Tuesday, May 5, 2015

Ayn Rand's Written Works

“Man cannot survive except through his mind. He comes on earth unarmed. His brain is his only weapon. Animals obtain food by force. man had no claws, no fangs, no horns, no great strength of muscle. He must plant his food or hunt it. To plant, he needs a process of thought. To hunt, he needs weapons, and to make weapons - a process of thought. From this simplest necessity to the highest religious abstraction, from the wheel to the skyscraper, everything we are and we have comes from a single attribute of man -the function of his reasoning mind.”
― Ayn Rand, The Fountainhead

Ayn Rand’s first major success as a writer came with The Fountainhead in 1943, a romantic and philosophical novel she wrote over a period of seven years. The novel centers upon a young man named Howard Roark and his struggle against what Rand described as “Second-Handers”-those who attempt to live through others, placing others above themselves. The book was rejected by twelve publishers before one editor threatened to quit his job if his company did not publish it. Reading The Fountainhead gives you a feeling of frustration because no one wants to be daring and try Roark’s new building ideas which are actually brilliant and instead want to remain stuck in their own ways. Also he allows his “friend” to take credit for his incredible work since it is the only way for his ideas to become public. Thankfully in the end, after much frustration and struggle, his great abilities are finally recognized.

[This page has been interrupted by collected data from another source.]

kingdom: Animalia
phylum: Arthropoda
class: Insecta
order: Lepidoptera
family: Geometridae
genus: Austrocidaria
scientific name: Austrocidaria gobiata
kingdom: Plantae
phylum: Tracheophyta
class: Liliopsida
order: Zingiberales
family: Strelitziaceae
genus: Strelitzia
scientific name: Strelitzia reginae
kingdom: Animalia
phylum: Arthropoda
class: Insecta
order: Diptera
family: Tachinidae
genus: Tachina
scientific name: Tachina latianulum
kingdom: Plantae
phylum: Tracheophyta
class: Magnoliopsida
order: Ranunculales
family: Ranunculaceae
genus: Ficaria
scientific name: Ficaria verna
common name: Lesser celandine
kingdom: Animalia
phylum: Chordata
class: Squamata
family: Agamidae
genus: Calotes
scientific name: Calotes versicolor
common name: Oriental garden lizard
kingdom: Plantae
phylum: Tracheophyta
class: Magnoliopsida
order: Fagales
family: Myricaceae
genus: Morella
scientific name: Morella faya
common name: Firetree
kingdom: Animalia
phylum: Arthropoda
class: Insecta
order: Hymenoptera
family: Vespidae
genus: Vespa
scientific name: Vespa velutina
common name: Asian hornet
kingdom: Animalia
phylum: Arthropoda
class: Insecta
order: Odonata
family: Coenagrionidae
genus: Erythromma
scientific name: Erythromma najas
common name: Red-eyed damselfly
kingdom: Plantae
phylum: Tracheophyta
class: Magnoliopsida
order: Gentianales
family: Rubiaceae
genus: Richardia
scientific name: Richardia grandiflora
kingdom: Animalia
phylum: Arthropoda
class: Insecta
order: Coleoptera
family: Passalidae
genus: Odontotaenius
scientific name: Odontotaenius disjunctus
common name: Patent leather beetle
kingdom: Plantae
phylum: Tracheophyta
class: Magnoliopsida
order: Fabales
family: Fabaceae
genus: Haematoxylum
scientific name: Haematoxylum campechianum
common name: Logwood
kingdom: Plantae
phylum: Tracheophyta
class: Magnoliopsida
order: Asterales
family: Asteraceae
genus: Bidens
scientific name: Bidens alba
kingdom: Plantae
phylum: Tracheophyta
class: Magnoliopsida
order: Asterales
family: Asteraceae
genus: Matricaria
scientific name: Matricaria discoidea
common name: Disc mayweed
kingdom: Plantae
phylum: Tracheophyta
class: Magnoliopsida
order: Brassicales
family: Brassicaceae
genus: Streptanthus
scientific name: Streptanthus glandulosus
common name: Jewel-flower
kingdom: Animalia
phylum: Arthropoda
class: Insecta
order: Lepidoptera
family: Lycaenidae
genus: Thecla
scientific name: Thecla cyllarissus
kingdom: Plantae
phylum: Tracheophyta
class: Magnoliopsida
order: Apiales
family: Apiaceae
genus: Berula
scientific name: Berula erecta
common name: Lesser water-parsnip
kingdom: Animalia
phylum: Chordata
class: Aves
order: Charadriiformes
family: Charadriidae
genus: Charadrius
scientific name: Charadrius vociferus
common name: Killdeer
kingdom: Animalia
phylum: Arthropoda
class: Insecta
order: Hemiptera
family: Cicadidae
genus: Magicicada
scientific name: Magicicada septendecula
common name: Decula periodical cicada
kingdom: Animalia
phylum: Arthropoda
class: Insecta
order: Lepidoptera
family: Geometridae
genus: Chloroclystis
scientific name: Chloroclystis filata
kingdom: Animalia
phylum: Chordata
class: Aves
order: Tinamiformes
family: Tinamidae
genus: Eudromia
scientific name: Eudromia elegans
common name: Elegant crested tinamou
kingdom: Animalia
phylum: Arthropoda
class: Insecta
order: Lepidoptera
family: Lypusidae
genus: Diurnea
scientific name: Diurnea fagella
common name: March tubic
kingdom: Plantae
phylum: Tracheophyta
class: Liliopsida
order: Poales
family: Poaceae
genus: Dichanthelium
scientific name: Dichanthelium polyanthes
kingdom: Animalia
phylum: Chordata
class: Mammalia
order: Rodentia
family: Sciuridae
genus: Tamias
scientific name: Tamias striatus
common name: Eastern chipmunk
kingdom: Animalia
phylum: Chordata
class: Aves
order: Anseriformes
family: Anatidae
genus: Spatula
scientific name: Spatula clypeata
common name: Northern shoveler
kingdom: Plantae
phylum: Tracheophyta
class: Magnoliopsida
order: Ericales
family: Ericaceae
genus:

“I swear by my life and my love of it that I will never live for the sake of another man, nor ask another man to live for mine.”
― Ayn Rand, Atlas Shrugged
“Who is John Galt?”

Now to my all-time favorite book; Atlas Shrugged. Published in 1957, Atlas Shrugged is considered to be Ayn Rand’s greatest work; her magnum opus. Rand described the theme of this novel as “the role of the mind in man’s existence – and, as a corollary, the demonstration of a new moral philosophy; the morality of rational self-interest.” It advocated Rand’s philosophy of Objectivism and expresses her concept of human achievement. The strongest characters in the book who work to maintain the world with their inventions and great businesses go on strike, and in John Galt’s words “stop the motor of the world”. With this strike Rand intended to illustrate that without the efforts of the rational and productive, the economy would collapse and society would fall apart. If you have not heard of or read this book, I highly recommend it.